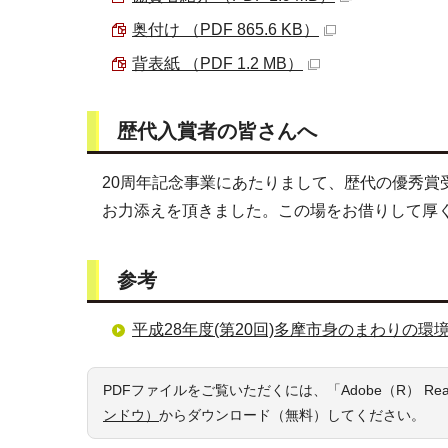
奥付け （PDF 865.6 KB）
背表紙 （PDF 1.2 MB）
歴代入賞者の皆さんへ
20周年記念事業にあたりまして、歴代の優秀
お力添えを頂きました。この場をお借りして厚
参考
平成28年度(第20回)多摩市身のまわりの
PDFファイルをご覧いただくには、「Adobe（R） R
ンドウ）
からダウンロード（無料）してください。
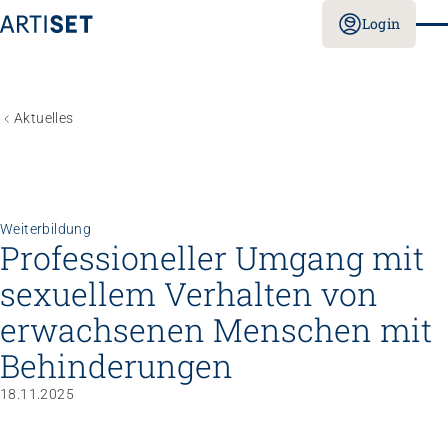
Login
Aktuelles
Weiterbildung
Professioneller Umgang mit
sexuellem Verhalten von
erwachsenen Menschen mit
Behinderungen
18.11.2025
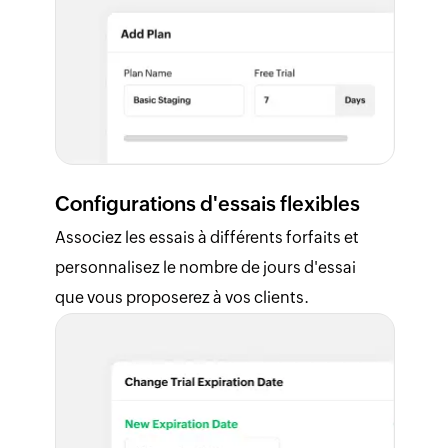
Configurations d'essais flexibles
Associez les essais à différents forfaits et
personnalisez le nombre de jours d'essai
que vous proposerez à vos clients.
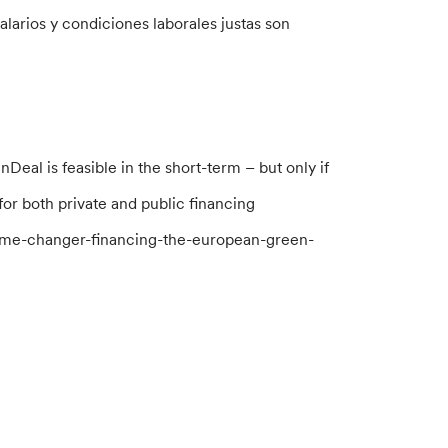
salarios y condiciones laborales justas son
al is feasible in the short-term – but only if
r both private and public financing
me-changer-financing-the-european-green-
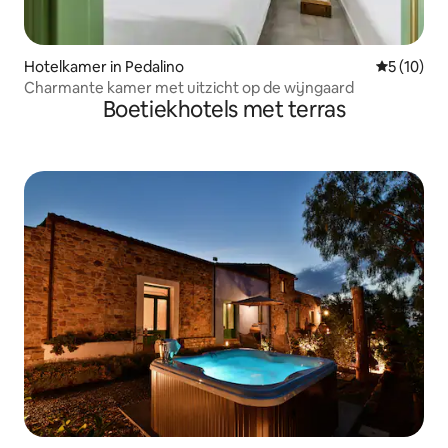
Hotelkamer in Pedalino
Gemiddelde
5 (10)
Charmante kamer met uitzicht op de wijngaard
Boetiekhotels met terras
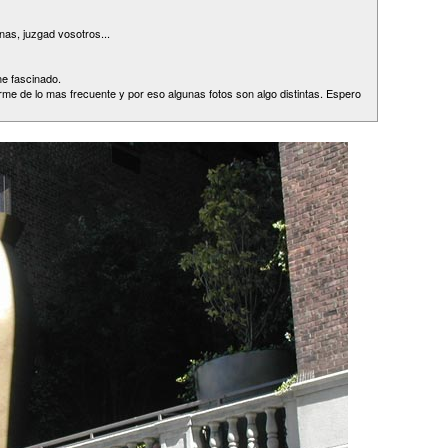
as, juzgad vosotros...
e fascinado.
irme de lo mas frecuente y por eso algunas fotos son algo distintas. Espero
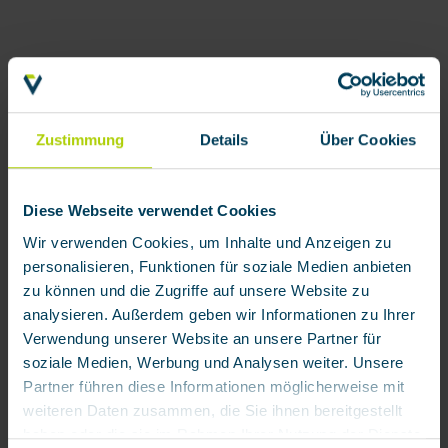
Zustimmung
Details
Über Cookies
Diese Webseite verwendet Cookies
Wir verwenden Cookies, um Inhalte und Anzeigen zu
personalisieren, Funktionen für soziale Medien anbieten
zu können und die Zugriffe auf unsere Website zu
analysieren. Außerdem geben wir Informationen zu Ihrer
Verwendung unserer Website an unsere Partner für
soziale Medien, Werbung und Analysen weiter. Unsere
Partner führen diese Informationen möglicherweise mit
weiteren Daten zusammen, die Sie ihnen bereitgestellt
haben oder die sie im Rahmen Ihrer Nutzung der Dienste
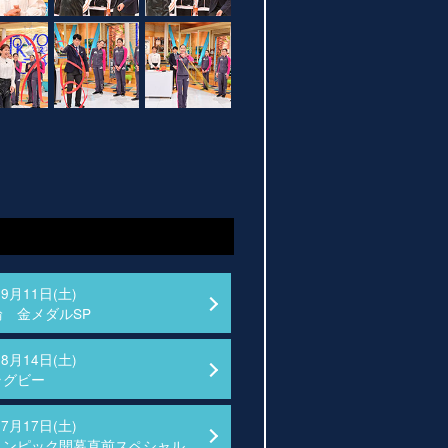
09月11日(土)
 金メダルSP
08月14日(土)
ラグビー
07月17日(土)
リンピック開幕直前スペシャル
# # # # # # #
*TASK BRIEF*. Can you print everything in the records from the line containing "Hotelkamer in Pedalino" down to and including the line containing "irme de lo mas", leaving the pictures out?

*ANSWER SECTION*.
Hotelkamer in Pedalino
Gemiddelde
5 (10)
Charmante kamer met uitzicht op de wijngaard
Boetiekhotels met terras
as, juzgad vosotros...
e fascinado.
irme de lo mas frecuente y por eso algunas fotos son algo distintas. Espero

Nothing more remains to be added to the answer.